_ЗАДАНИЯ_
[A] Ответьте коротко на вопросы по тексту о Фуртвенглере и Хиндемите:
(i) Какого числа Геббельс вынудил Фуртвенглера уйти со всех должностей?
(ii) Какой пост предложили Фуртвенглеру в начале 1936 года?
(iii) Сколько Фуртвенглер заработал в 1939 году?
[B] Продолжите текст о Фуртвенглере и Хиндемите сразу после его последнего предложения.

_ИСХОДНЫЙ ТЕКСТ_

--------------------------------------------------

Но Геббельс не принял во внимание постоянных махинаций своего соперника на культурно-политической сцене Альфреда Розенберга. В течение 1934 года в музыкальной прессе появилась едкая критика музыкального стиля и политических убеждений, которых Хиндемит придерживался до этого, радиостанции и организации, устраивающие концерты, вынуждали запрещать исполнение его произведений, во многом это было спровоцировано Розенбергом. В ответ на эту кампанию дирижер Вильгельм Фуртвенглер 25 ноября в ежедневной газете решительно защищал композитора. К сожалению, он при этом осуждал в целом всю критику работ Хиндемита в нацистской музыкальной прессе. «Где бы мы оказались, — риторически спрашивал он, — если бы политические доносы в широком смысле применялись и к искусству?» Ситуация еще более обострилась, когда Фуртвенглер появился на трибуне на представлении «Тристана и Изольды» Вагнера в Берлинской государственной опере в день, когда была опубликована его статья, и его шумно поддержала публика, которая четко понимала, что дирижер защищает свободу искусства от вмешательства в нее режима. Геббельс и Геринг были тогда в театре и видели эту демонстрацию. Все это вывело проблему на новый уровень. Теперь Геббельсу и Розенбергу пришлось объединить усилия перед лицом такого открытого противостояния культурной политике режима. 4 декабря Геббельс вынудил Фуртвенглера оставить все свои должности в Берлинской государственной опере, в Берлинском филармоническом оркестре и Имперской палате музыки. С этого момента он должен был зарабатывать себе на жизнь как свободный художник. 6 декабря, обращаясь к представителям творческих профессий во Дворце спорта, министр пропаганды вспомнил слова Фуртвенглера о том, что время Хиндемита как музыкального провокатора прошло. Но «идеологический сход с рельсов невозможно оправдать, просто назвав произведения «юношеским творчеством». То, что Хиндемит был «чисто немецкого происхождения», просто показывало, «насколько глубоко еврейская интеллектуальная инфекция въелась в наше расовое тело»[452].
Пораженный таким неожиданным падением, Фуртвенглер 28 февраля 1935 года встретился с Геббельсом и рассказал министру, что сожалеет о политическом подтексте, который некоторые увидели в его оригинальной статье. Он заверил министра, что ни в коем случае не собирался критиковать политику режима, касающуюся искусства[453]. Вплоть до 27 июля 1936 года Геббельс писал в своем дневнике о «продолжительной беседе с Фуртвенглером в саду в Ванфриде». «Он весьма разумно рассказывает мне обо всех своих проблемах, — отметил министр пропаганды. — Он многое усвоил и теперь он полностью с нами»[454]. Уже в апреле 1935 года Фуртвенглер выступал в своей новой должности, как приглашенный дирижер, с Берлинским филармоническим оркестром. В его отсутствие последние остававшиеся в оркестре музыканты-евреи, на возвращении которых он настаивал, когда еще был главным дирижером, были уволены. Фуртвенглер очень неплохо справлялся на своем новом посту. В 1939 году он заработал более 200 000 рейхсмарок на своей работе и в других местах, что примерно в сто раз превышало доход среднестатистического рабочего. Он все еще думал о том, чтобы уехать из Германии, и в начале 1936 года ему предложили место главного дирижера в Нью-Йоркском филармоническом оркестре. Но Геринг дал ему понять, что если он примет это предложение, то обратно его уже не пустят. И то, что Фуртвенглер годом ранее капитулировал перед Геббельсом, вызвало в Соединенных Штатах яростную критику. После этого он дирижировал в «Нюрнбергских Мастерзингерах» на съезде партии в Нюрнберге в 1935 году, где было объявлено о введении новых дискриминационных законов против еврейского сообщества в Германии. Не только евреи из Нью-Йоркского филармонического оркестра, но и многие другие выразили свою озабоченность и пригрозили, что бойкотируют оркестр в случае его назначения. Если Фуртвенглер когда-либо и хотел уехать из Германии ради высокой должности в США, то он просто слишком замешкался. Поэтому он остался, чем заслужил одобрение режима[455].

--------------------------------------------------

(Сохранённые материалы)
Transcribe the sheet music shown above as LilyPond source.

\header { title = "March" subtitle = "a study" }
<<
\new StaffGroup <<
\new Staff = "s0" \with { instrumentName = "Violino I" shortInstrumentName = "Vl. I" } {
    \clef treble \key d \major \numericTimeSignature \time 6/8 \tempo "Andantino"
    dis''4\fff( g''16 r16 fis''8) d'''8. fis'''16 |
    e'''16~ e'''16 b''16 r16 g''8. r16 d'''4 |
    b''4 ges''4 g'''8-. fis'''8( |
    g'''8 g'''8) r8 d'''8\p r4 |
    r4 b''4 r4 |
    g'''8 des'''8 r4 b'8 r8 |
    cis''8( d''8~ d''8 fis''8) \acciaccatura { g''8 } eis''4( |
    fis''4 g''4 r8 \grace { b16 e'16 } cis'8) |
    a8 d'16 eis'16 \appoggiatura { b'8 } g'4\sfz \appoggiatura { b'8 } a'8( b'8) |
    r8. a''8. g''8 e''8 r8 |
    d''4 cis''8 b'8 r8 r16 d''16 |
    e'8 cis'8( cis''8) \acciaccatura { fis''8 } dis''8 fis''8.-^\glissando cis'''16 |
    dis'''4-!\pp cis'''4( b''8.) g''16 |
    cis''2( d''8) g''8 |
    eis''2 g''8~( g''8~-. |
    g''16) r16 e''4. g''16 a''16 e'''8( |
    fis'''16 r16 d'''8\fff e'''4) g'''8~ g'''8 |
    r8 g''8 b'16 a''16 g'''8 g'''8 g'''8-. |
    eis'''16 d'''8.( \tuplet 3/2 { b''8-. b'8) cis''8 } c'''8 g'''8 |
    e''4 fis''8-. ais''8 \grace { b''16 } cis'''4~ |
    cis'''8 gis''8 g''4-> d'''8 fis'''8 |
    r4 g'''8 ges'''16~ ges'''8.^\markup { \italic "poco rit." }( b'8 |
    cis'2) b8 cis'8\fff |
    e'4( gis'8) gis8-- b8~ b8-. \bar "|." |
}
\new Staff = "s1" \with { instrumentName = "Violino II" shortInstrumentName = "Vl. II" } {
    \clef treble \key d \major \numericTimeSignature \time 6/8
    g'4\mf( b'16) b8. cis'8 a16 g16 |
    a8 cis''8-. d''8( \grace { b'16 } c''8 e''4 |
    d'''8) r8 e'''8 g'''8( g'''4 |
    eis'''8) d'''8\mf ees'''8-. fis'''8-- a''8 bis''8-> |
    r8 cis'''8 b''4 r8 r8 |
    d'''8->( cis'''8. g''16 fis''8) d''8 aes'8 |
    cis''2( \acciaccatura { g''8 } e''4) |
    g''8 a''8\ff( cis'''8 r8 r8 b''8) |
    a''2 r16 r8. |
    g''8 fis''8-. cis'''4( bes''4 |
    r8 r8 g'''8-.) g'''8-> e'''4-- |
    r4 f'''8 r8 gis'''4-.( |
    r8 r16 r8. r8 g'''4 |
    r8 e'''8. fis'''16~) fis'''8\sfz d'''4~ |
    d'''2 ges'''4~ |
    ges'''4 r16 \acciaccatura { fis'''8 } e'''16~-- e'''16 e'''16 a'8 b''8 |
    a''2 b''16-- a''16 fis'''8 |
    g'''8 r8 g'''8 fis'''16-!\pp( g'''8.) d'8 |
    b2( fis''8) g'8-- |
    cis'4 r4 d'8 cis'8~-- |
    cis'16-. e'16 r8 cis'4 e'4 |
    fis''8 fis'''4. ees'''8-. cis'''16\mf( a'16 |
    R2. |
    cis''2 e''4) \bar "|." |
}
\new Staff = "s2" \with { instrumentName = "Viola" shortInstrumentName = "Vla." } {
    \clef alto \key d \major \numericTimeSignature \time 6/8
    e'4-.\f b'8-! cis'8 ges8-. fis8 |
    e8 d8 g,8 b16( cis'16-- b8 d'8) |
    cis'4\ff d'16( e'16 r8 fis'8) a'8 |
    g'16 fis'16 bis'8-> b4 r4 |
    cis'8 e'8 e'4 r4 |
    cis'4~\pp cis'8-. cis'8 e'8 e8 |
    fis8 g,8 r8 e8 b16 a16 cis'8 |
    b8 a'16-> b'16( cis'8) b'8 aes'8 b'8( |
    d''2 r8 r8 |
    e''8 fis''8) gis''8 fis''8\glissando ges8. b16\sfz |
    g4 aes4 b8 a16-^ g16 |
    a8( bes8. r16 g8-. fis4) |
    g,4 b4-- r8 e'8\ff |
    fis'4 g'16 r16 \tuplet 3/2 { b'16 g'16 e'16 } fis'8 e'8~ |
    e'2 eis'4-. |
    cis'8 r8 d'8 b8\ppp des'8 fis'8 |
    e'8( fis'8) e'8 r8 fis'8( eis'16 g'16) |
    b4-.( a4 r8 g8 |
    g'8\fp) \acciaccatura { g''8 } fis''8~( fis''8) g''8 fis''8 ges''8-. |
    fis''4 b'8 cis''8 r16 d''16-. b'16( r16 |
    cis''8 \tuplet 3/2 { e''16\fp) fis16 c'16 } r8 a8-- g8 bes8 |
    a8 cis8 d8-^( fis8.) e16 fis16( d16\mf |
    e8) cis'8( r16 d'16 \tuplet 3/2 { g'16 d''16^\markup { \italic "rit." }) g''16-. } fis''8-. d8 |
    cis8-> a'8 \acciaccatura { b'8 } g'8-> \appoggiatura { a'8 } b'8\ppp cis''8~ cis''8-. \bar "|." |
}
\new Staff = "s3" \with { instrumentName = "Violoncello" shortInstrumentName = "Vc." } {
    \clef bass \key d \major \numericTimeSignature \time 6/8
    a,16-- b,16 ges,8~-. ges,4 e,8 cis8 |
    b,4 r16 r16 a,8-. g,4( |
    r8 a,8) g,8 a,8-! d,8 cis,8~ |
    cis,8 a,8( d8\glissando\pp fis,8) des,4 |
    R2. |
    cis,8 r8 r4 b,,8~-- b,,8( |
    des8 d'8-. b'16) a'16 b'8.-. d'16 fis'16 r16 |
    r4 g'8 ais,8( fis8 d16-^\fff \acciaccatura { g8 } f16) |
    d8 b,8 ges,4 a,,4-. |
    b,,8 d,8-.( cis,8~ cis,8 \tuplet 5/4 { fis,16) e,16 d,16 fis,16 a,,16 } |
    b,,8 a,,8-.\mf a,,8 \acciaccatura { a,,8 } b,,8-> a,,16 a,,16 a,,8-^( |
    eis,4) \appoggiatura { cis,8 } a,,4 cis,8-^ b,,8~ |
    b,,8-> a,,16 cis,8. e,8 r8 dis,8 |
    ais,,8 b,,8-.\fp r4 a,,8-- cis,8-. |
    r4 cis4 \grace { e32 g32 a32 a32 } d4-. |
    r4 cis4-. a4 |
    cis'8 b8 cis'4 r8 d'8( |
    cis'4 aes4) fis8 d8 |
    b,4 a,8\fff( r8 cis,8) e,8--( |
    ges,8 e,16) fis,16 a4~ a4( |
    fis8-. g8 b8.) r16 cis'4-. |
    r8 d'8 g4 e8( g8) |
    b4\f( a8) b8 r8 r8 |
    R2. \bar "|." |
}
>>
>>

--------------------------------------------------

_ОЖИДАЕМЫЕ ОТВЕТЫ_
[A]
(i) 4 декабря.
(ii) Пост главного дирижера Нью-Йоркского филармонического оркестра.
(iii) Более 200 000 рейхсмарок.

[B]
Хиндемит на неопределенное время оставил преподавание в Берлине, но еще остался в Германии, стараясь исправить ситуацию, публично отрекшись от атональной музыки и присягнув на верность Гитлеру. Режим также мог учесть его труды на благо музыкального образования. Его произведения продолжали звучать на окраинах музыкальной жизни страны, и он получил заказ на новую пьесу от воздушных войск Геринга. Но в прессе продолжились нападки на него и директора оперных театров, и организаторы концертов слишком волновались после фиаско, которое потерпел «Художник Матис», чтобы включать в свой репертуар его произведения. Но что еще более значимо, Гитлер не забыл о той дурной репутации, которую обеспечила Хиндемиту опера «Новости дня» в 1936 году. В 1936 году на ежегодном Нюрнбергском съезде Гитлер выступил с речью, в которой призвал партию удвоить усилия по очистке искусства. Министерство пропаганды тут же запретило какое бы то ни было исполнение музыки Хиндемита. Трактат композитора по гармонии был отправлен на Выставку дегенеративной музыки в 1938 году, и Хиндемит эмигрировал в Швейцарию, где в мае впервые была исполнена его опера «Художник Матис». Оттуда он впоследствии уехал в Соединенные Штаты. В конечном счете важным оказалось не то, что он искусственно пытался ужиться с режимом, а то, что даже спустя десять лет нацистские руководители вспоминали о тех противоречиях, которые вызвали его радикальные музыкальные произведения 1920-х годов. То, что его жена была наполовину еврейкой, не сыграло здесь никакой роли. Его давнее сотрудничество с Бертольдом Брехтом, а также с некоторыми еврейскими деятелями искусства все еще применяли как оружие против него. Все это позволило Розенбергу и его сторонникам использовать его как средство ослабить контроль Геббельса за сферой музыки и искусства. В этом они добились успеха, но в целом в сфере культурной политики их успех был не столь велик. К 1939 году Розенберг уже совсем потерял интерес к культурным вопросам и переключился на международную политику[456].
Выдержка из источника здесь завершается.